The age of trade-ins

by Tim Goodman

Technology has never been more important for the jewellery industry, but with the recycled economy and the age of trade-ins coming soon, it will be vital.

The jewellery business has changed dramatically since the 1970s when I left school and worked in the jewellery industry in Sydney under the watchful eye of my diamond merchant uncle. When the internet arrived, everything changed. The age of information was upon us. Last year, online global jewellery sales were estimated at $22 billion1  which is around 10 percent of total sales and growing exponentially. 

The 2006 movie blockbuster, Blood Diamonds, forced the diamond industry into a new era of greater transparency. Lab grown diamonds are attempting to disrupt the traditional market. 
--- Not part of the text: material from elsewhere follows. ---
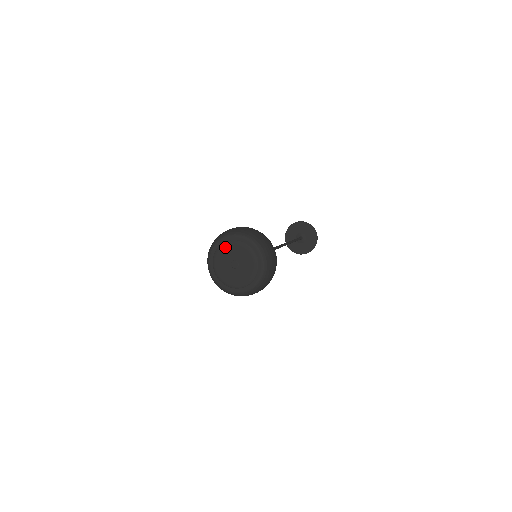
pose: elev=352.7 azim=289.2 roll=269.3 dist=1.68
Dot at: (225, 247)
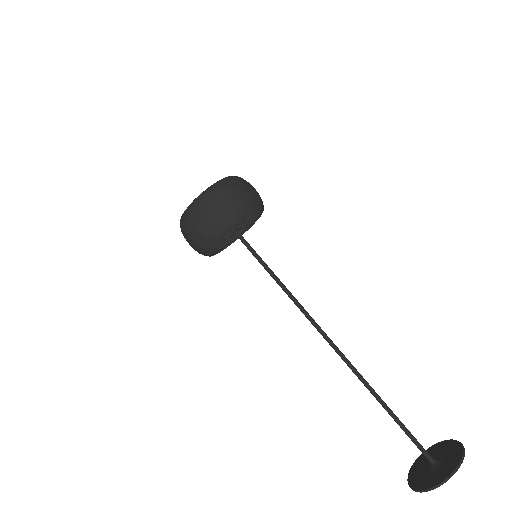
Dot at: occluded
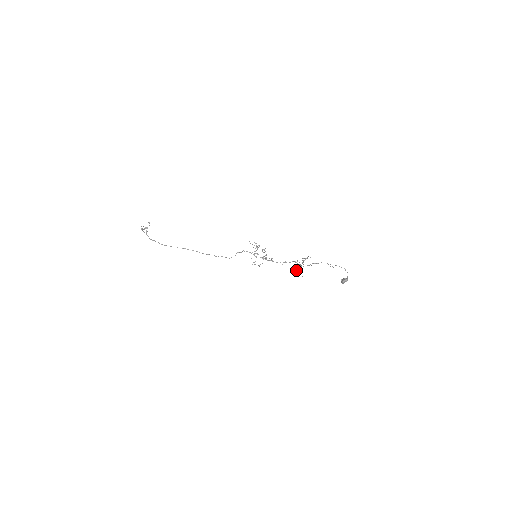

Banks are walking away from funding the diamond industry due to some bad actors. They have lost trust. There is a credit squeeze in the diamond supply chain. Luxury brands controlled by the likes of LVMH and Richemont have taken market share from the estimated 250,0002 retailers worldwide. 

Auctions conducted in Hong Kong by Sotheby’s and Christie’s have seen massive increases in prices and share of the overall global secondary market, surpassing New York and Geneva. 
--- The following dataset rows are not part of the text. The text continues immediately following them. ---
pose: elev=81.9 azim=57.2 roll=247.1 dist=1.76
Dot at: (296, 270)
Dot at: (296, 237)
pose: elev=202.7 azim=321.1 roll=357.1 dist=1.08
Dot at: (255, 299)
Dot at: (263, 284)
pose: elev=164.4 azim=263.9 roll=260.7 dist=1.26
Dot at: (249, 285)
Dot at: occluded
While the industry struggled to accept the changing needs of its customers, we then had the Covid crisis. 

What does all this mean? The bottom line is that the trade must adopt new technologies to maintain relevance and sustainability. 

Retail

Why are we all here? I am going to focus on retail. We mine, we manufacture and we trade so that an end user customer can one day buy the finished product from a retailer, whether that purchase be from a bricks-and-mortar or online merchant. Covid forced the trade to learn about new technology-based sales channels fast. In some respects, Covid was good in that it forced change that may have otherwise taken much longer. 

The demographic of the customer has also changed dramatically. Millennials and the generations that follow want a different kind of service. They want to know about provenance, and more competitive and transparent pricing. 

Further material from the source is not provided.